The fact is that although using a large linked list as an argument to some of these functions might be very inefficient, it is not wrong (those algorithms will terminate eventually). If you try to use type safety to protect people from slow algorithms many people with short linked lists won't thank you.
And where does this end?
For reference Java has RandomAccess, which I've never seen used in any API (I assume it's only used internally when choosing between different possible algorithms for, e.g. sorting).
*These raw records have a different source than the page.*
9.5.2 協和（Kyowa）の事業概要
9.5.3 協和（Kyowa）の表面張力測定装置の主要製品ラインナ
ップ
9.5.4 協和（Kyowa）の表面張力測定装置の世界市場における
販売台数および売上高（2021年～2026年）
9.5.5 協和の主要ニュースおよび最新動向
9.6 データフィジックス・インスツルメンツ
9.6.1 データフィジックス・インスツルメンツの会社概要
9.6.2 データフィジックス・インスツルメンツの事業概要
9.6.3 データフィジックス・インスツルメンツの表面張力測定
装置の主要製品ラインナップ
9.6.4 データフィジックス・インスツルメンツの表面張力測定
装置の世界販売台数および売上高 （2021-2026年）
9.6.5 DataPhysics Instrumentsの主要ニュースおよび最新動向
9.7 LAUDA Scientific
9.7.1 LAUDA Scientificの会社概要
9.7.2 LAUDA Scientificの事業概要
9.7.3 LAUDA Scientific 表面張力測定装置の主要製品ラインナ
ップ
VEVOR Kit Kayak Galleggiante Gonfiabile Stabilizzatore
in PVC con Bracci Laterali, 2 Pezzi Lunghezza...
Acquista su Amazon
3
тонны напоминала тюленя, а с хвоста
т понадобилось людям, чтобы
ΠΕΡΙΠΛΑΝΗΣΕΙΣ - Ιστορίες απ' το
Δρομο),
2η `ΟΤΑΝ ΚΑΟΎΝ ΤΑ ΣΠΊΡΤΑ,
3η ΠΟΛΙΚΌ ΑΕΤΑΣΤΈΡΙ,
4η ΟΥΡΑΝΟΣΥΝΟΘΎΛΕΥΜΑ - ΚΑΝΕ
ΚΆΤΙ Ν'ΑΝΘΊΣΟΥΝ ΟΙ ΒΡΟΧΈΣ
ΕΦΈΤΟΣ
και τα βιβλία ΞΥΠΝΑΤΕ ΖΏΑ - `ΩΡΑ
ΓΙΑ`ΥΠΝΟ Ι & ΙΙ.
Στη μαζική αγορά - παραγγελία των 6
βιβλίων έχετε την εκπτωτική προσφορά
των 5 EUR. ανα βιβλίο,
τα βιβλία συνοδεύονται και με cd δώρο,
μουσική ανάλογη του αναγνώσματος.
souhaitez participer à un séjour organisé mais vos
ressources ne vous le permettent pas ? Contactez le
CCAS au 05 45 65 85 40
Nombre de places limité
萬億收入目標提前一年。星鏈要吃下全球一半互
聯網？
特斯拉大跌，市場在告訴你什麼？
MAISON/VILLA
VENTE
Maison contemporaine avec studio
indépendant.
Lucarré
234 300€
The ability to quickly lookup by index is far and away the most important performance characteristic for lists,
I just don't agree with that, that's what arrays are for, or specific List implementations. To me lists are only ever guaranteed to be accessible with acceptable performance by using Iterables. The Java docs for example specifically state:
The List interface provides four methods for positional (indexed) access to list elements. Lists (like Java arrays) are zero based. Note that these operations may execute in time proportional to the index value for some implementations (the LinkedList class, for example). Thus, iterating over the elements in a list is typically preferable to indexing through it if the caller does not know the implementation.
How do we resolve this issue?
Well, what's wrong with the marker interface solution? Like RandomAccess as @tombentley mentions.
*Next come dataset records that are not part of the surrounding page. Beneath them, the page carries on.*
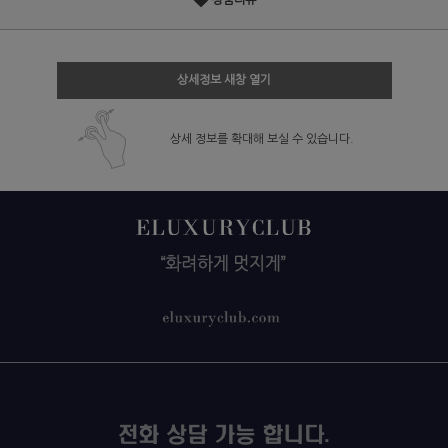
상품리뷰
상세정보 새창 열기
상세 정보를 확대해 보실 수 있습니다.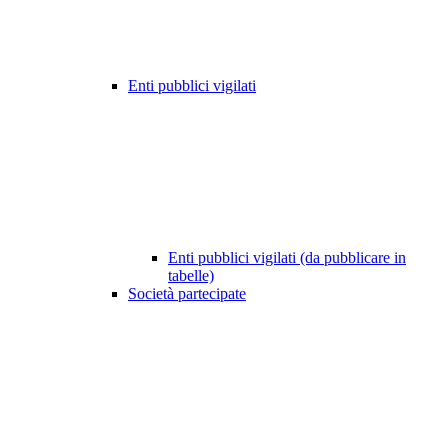
Enti pubblici vigilati
Enti pubblici vigilati (da pubblicare in
tabelle)
Società partecipate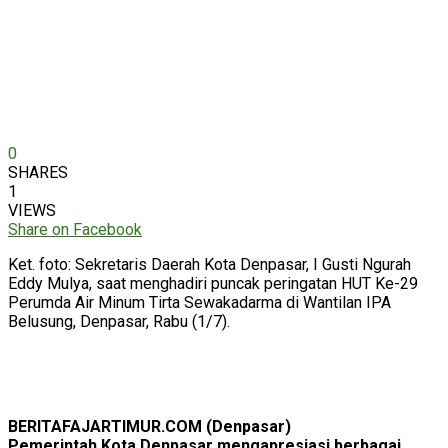
0
SHARES
1
VIEWS
Share on Facebook
Ket. foto: Sekretaris Daerah Kota Denpasar, I Gusti Ngurah
Eddy Mulya, saat menghadiri puncak peringatan HUT Ke-29
Perumda Air Minum Tirta Sewakadarma di Wantilan IPA
Belusung, Denpasar, Rabu (1/7).
BERITAFAJARTIMUR.COM (Denpasar)
Pemerintah Kota Denpasar mengapresiasi berbagai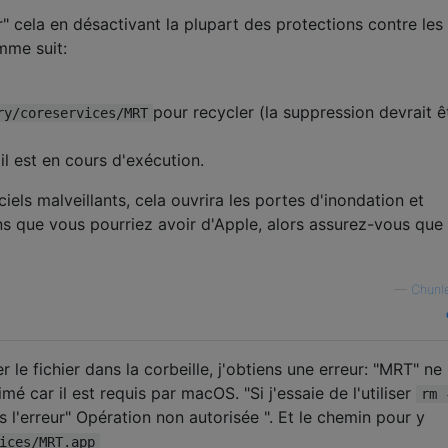
" cela en désactivant la plupart des protections contre les
mme suit:
pour recycler (la suppression devrait ê
ry/coreservices/MRT
il est en cours d'exécution.
iels malveillants, cela ouvrira les portes d'inondation et
ns que vous pourriez avoir d'Apple, alors assurez-vous que
—
Chunl
 le fichier dans la corbeille, j'obtiens une erreur: "MRT" ne
é car il est requis par macOS. "Si j'essaie de l'utiliser
rm 
ns l'erreur" Opération non autorisée ". Et le chemin pour y
ices/MRT.app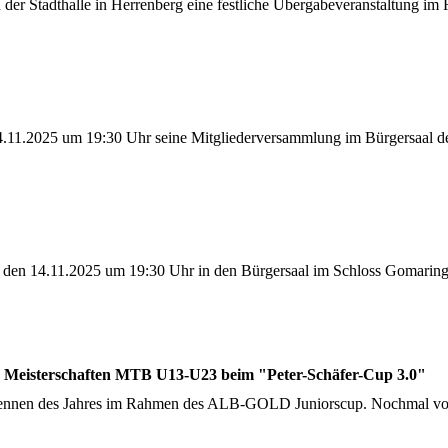
 der Stadthalle in Herrenberg eine festliche Übergabeveranstaltung 
.11.2025 um 19:30 Uhr seine Mitgliederversammlung im Bürgersaal de
, den 14.11.2025 um 19:30 Uhr in den Bürgersaal im Schloss Gomarin
Meisterschaften MTB U13-U23 beim "Peter-Schäfer-Cup 3.0"
Rennen des Jahres im Rahmen des ALB-GOLD Juniorscup. Nochmal vol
It's of course the responsibility of the implementers to actually make use of it, but it seems a perfectly reasonable solution.
And where does this end?
It ends with this one change, being able to describe lists with array-like performance for reads.
But anyway, this was just one proposed solution to the problem of List assuming array-like performance in its implementation. And it seems quite unpopular. So, if this idea is no good, how do we resolve this issue?
I really don't like the idea that when you satisfy an interface, you should have to inspect all inherited default implementations to see if they apply to your subtype. As we've seen, this is error prone, and really, borders on violating the substitution principle.
It's of course the responsibility of the implementers to actually make use of it
well, if added for the purpose of resolving this issue, that wouldn't be a problem since List would lose all of its default implementations that don't work well for linked lists.
since List would lose all of it's default implementations that don't work well for linked lists.
Unless the default implementations implement this behaviour of choosing between different implementations already, right?
A list is fundamentally defined by its non-commutativity and non-idempotence properties, by opposition with bag, set and ordered-set. The fact that it's backed with array or node should be transparent.
If I need random access for performance reason, I will use an array or a specific list implementation that exposes random access methods.
I was defending my proposal. But I get it.
- People want
LinkedListto satisfyList, and - It's seen as "perfectly ok" that if you have
void processData(List)that requires requires the list be random-access, api documentation stating that requirement will suffice.
Like I said, this was just one proposal to fix the primary issue, which is that LinkedList has performance bugs, and that List has default members that make incorrect assumptions about subtypes. (Please note the distinction from Iterable's default members, which are unoptimized for some subclasses, but not actually wrong.)
We can certainly fix LinkedList by just overriding more of Lists default members (perhaps copy and past from Iterable). But I think it would be nice to do better for the reason I stated above.
perhaps copy and past from Iterable
Shouldn't it be possible to just call super when RandomAccess is not implemented?
Would that not be the same as moving the array-optimized default members to RandomAccess, and leaving behind =>super stubs in List (for binary compatibility)?
But either way, we'd be de-optimizing existing array based Lists, which I'm not sure is ok (ceylon.collection::ArrayList/1.3.0 would be slower).
But either way, we'd be de-optimizing existing array based Lists
I don't understand, how we'd be doing that?